- **What the task asks**:
An exact transcription of every record is needed, leaving out the pictures.

- **Working data**:
[Start of Attachment]

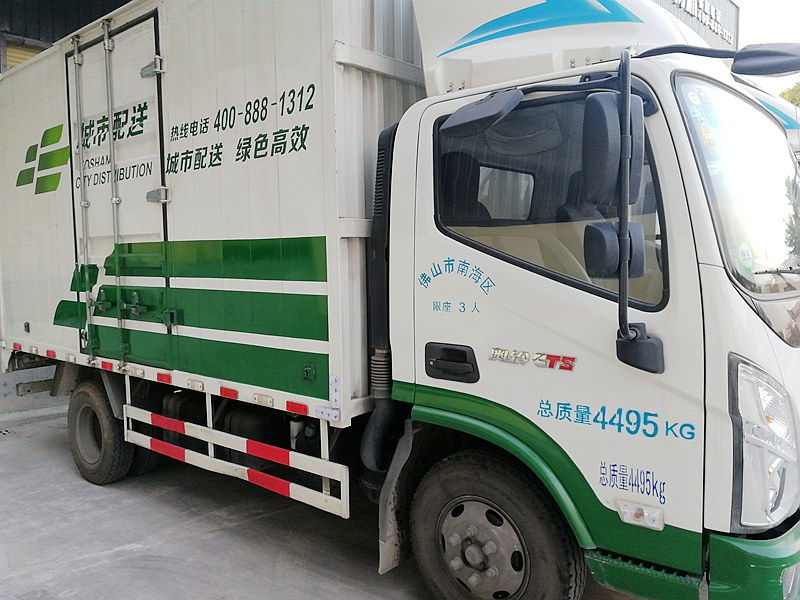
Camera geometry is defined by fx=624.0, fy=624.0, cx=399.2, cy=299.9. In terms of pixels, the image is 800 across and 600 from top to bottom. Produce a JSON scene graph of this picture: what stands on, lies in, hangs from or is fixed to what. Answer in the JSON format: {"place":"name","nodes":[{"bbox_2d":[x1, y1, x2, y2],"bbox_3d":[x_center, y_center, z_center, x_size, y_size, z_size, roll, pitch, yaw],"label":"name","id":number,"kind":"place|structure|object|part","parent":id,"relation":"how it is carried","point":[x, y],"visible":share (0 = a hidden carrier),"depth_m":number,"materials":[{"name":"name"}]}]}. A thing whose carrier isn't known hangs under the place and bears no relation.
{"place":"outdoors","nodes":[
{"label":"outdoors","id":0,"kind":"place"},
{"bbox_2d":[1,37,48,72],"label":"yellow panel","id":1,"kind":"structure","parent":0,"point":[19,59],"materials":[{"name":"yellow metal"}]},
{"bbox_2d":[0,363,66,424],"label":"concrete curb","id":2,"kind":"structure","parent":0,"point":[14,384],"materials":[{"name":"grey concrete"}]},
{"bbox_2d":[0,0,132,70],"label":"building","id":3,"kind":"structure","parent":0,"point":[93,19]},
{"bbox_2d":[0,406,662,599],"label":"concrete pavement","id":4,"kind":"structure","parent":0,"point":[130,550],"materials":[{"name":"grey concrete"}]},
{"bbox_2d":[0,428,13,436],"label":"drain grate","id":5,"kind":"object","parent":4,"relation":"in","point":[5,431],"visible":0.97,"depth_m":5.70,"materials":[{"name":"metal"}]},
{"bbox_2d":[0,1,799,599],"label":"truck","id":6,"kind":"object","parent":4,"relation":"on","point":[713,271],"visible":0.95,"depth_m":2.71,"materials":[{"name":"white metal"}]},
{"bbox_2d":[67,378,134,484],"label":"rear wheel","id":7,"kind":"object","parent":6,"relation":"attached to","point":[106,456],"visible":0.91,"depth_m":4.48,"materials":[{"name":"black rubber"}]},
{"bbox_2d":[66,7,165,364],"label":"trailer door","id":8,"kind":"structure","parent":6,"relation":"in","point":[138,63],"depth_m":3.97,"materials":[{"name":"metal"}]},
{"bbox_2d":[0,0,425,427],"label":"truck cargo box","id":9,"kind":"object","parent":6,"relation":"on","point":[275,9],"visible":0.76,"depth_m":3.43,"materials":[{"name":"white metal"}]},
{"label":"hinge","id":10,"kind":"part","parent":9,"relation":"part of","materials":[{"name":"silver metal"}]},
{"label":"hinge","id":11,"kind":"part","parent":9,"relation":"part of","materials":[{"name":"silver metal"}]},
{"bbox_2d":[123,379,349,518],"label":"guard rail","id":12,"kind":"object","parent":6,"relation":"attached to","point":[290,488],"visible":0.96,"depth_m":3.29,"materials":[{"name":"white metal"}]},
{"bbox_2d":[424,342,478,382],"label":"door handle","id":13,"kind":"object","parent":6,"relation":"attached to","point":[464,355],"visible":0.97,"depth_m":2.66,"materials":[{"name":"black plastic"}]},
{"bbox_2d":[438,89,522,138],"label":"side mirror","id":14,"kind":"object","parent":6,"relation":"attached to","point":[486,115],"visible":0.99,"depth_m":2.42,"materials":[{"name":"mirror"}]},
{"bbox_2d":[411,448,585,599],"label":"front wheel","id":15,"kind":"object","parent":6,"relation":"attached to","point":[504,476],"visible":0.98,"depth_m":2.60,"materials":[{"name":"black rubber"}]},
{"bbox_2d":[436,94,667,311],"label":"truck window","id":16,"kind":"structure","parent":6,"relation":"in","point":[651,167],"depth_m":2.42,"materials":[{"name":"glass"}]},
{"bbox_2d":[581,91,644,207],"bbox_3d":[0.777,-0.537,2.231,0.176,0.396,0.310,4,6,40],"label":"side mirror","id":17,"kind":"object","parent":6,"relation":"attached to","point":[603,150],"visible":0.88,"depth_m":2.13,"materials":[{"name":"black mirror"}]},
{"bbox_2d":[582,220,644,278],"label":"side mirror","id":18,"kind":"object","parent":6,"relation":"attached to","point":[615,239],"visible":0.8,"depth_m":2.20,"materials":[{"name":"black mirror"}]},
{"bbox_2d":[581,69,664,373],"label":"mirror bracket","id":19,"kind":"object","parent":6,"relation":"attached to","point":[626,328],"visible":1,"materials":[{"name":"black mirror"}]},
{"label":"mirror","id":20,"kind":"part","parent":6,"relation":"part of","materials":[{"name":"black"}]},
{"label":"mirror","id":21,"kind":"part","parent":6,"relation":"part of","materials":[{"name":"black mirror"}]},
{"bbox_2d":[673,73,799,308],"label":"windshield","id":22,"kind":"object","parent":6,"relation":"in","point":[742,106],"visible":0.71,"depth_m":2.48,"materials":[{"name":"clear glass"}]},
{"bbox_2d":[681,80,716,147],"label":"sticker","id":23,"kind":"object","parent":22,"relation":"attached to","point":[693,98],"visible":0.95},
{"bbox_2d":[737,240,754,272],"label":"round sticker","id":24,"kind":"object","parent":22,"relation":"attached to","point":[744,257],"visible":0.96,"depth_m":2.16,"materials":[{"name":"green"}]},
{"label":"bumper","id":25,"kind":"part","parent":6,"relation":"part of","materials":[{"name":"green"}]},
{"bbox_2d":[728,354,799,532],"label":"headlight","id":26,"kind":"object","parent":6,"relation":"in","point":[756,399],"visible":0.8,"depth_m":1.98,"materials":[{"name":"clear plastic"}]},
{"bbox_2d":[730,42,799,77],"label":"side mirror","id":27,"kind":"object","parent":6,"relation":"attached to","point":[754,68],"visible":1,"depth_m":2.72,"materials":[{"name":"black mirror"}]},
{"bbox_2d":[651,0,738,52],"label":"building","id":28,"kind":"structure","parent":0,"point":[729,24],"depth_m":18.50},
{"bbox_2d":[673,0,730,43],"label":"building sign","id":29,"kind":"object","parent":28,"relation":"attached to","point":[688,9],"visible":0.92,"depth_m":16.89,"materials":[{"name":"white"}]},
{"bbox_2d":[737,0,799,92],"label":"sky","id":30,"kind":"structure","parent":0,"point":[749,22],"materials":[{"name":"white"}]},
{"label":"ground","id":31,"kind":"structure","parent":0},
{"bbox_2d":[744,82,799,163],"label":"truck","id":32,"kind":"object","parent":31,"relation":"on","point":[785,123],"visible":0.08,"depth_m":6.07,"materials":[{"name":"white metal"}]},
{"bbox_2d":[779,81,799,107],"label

[End of Attachment]

- **Task answer**:
Camera geometry is defined by fx=624.0, fy=624.0, cx=399.2, cy=299.9. In terms of pixels, the image is 800 across and 600 from top to bottom. Produce a JSON scene graph of this picture: what stands on, lies in, hangs from or is fixed to what. Answer in the JSON format: {"place":"name","nodes":[{"bbox_2d":[x1, y1, x2, y2],"bbox_3d":[x_center, y_center, z_center, x_size, y_size, z_size, roll, pitch, yaw],"label":"name","id":number,"kind":"place|structure|object|part","parent":id,"relation":"how it is carried","point":[x, y],"visible":share (0 = a hidden carrier),"depth_m":number,"materials":[{"name":"name"}]}]}. A thing whose carrier isn't known hangs under the place and bears no relation.
{"place":"outdoors","nodes":[
{"label":"outdoors","id":0,"kind":"place"},
{"bbox_2d":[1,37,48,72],"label":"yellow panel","id":1,"kind":"structure","parent":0,"point":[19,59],"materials":[{"name":"yellow metal"}]},
{"bbox_2d":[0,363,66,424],"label":"concrete curb","id":2,"kind":"structure","parent":0,"point":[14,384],"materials":[{"name":"grey concrete"}]},
{"bbox_2d":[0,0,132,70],"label":"building","id":3,"kind":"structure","parent":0,"point":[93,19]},
{"bbox_2d":[0,406,662,599],"label":"concrete pavement","id":4,"kind":"structure","parent":0,"point":[130,550],"materials":[{"name":"grey concrete"}]},
{"bbox_2d":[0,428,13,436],"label":"drain grate","id":5,"kind":"object","parent":4,"relation":"in","point":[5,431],"visible":0.97,"depth_m":5.70,"materials":[{"name":"metal"}]},
{"bbox_2d":[0,1,799,599],"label":"truck","id":6,"kind":"object","parent":4,"relation":"on","point":[713,271],"visible":0.95,"depth_m":2.71,"materials":[{"name":"white metal"}]},
{"bbox_2d":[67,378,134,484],"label":"rear wheel","id":7,"kind":"object","parent":6,"relation":"attached to","point":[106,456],"visible":0.91,"depth_m":4.48,"materials":[{"name":"black rubber"}]},
{"bbox_2d":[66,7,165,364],"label":"trailer door","id":8,"kind":"structure","parent":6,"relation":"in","point":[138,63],"depth_m":3.97,"materials":[{"name":"metal"}]},
{"bbox_2d":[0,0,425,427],"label":"truck cargo box","id":9,"kind":"object","parent":6,"relation":"on","point":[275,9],"visible":0.76,"depth_m":3.43,"materials":[{"name":"white metal"}]},
{"label":"hinge","id":10,"kind":"part","parent":9,"relation":"part of","materials":[{"name":"silver metal"}]},
{"label":"hinge","id":11,"kind":"part","parent":9,"relation":"part of","materials":[{"name":"silver metal"}]},
{"bbox_2d":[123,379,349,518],"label":"guard rail","id":12,"kind":"object","parent":6,"relation":"attached to","point":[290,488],"visible":0.96,"depth_m":3.29,"materials":[{"name":"white metal"}]},
{"bbox_2d":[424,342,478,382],"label":"door handle","id":13,"kind":"object","parent":6,"relation":"attached to","point":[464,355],"visible":0.97,"depth_m":2.66,"materials":[{"name":"black plastic"}]},
{"bbox_2d":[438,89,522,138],"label":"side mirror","id":14,"kind":"object","parent":6,"relation":"attached to","point":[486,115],"visible":0.99,"depth_m":2.42,"materials":[{"name":"mirror"}]},
{"bbox_2d":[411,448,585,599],"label":"front wheel","id":15,"kind":"object","parent":6,"relation":"attached to","point":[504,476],"visible":0.98,"depth_m":2.60,"materials":[{"name":"black rubber"}]},
{"bbox_2d":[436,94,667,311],"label":"truck window","id":16,"kind":"structure","parent":6,"relation":"in","point":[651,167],"depth_m":2.42,"materials":[{"name":"glass"}]},
{"bbox_2d":[581,91,644,207],"bbox_3d":[0.777,-0.537,2.231,0.176,0.396,0.310,4,6,40],"label":"side mirror","id":17,"kind":"object","parent":6,"relation":"attached to","point":[603,150],"visible":0.88,"depth_m":2.13,"materials":[{"name":"black mirror"}]},
{"bbox_2d":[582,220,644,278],"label":"side mirror","id":18,"kind":"object","parent":6,"relation":"attached to","point":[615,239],"visible":0.8,"depth_m":2.20,"materials":[{"name":"black mirror"}]},
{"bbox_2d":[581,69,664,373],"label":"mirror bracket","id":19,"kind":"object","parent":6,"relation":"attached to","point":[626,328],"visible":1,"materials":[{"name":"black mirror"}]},
{"label":"mirror","id":20,"kind":"part","parent":6,"relation":"part of","materials":[{"name":"black"}]},
{"label":"mirror","id":21,"kind":"part","parent":6,"relation":"part of","materials":[{"name":"black mirror"}]},
{"bbox_2d":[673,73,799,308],"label":"windshield","id":22,"kind":"object","parent":6,"relation":"in","point":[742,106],"visible":0.71,"depth_m":2.48,"materials":[{"name":"clear glass"}]},
{"bbox_2d":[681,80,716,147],"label":"sticker","id":23,"kind":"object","parent":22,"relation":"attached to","point":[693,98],"visible":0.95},
{"bbox_2d":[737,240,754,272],"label":"round sticker","id":24,"kind":"object","parent":22,"relation":"attached to","point":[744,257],"visible":0.96,"depth_m":2.16,"materials":[{"name":"green"}]},
{"label":"bumper","id":25,"kind":"part","parent":6,"relation":"part of","materials":[{"name":"green"}]},
{"bbox_2d":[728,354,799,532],"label":"headlight","id":26,"kind":"object","parent":6,"relation":"in","point":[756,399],"visible":0.8,"depth_m":1.98,"materials":[{"name":"clear plastic"}]},
{"bbox_2d":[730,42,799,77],"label":"side mirror","id":27,"kind":"object","parent":6,"relation":"attached to","point":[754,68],"visible":1,"depth_m":2.72,"materials":[{"name":"black mirror"}]},
{"bbox_2d":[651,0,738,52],"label":"building","id":28,"kind":"structure","parent":0,"point":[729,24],"depth_m":18.50},
{"bbox_2d":[673,0,730,43],"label":"building sign","id":29,"kind":"object","parent":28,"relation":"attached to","point":[688,9],"visible":0.92,"depth_m":16.89,"materials":[{"name":"white"}]},
{"bbox_2d":[737,0,799,92],"label":"sky","id":30,"kind":"structure","parent":0,"point":[749,22],"materials":[{"name":"white"}]},
{"label":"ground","id":31,"kind":"structure","parent":0},
{"bbox_2d":[744,82,799,163],"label":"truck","id":32,"kind":"object","parent":31,"relation":"on","point":[785,123],"visible":0.08,"depth_m":6.07,"materials":[{"name":"white metal"}]},
{"bbox_2d":[779,81,799,107],"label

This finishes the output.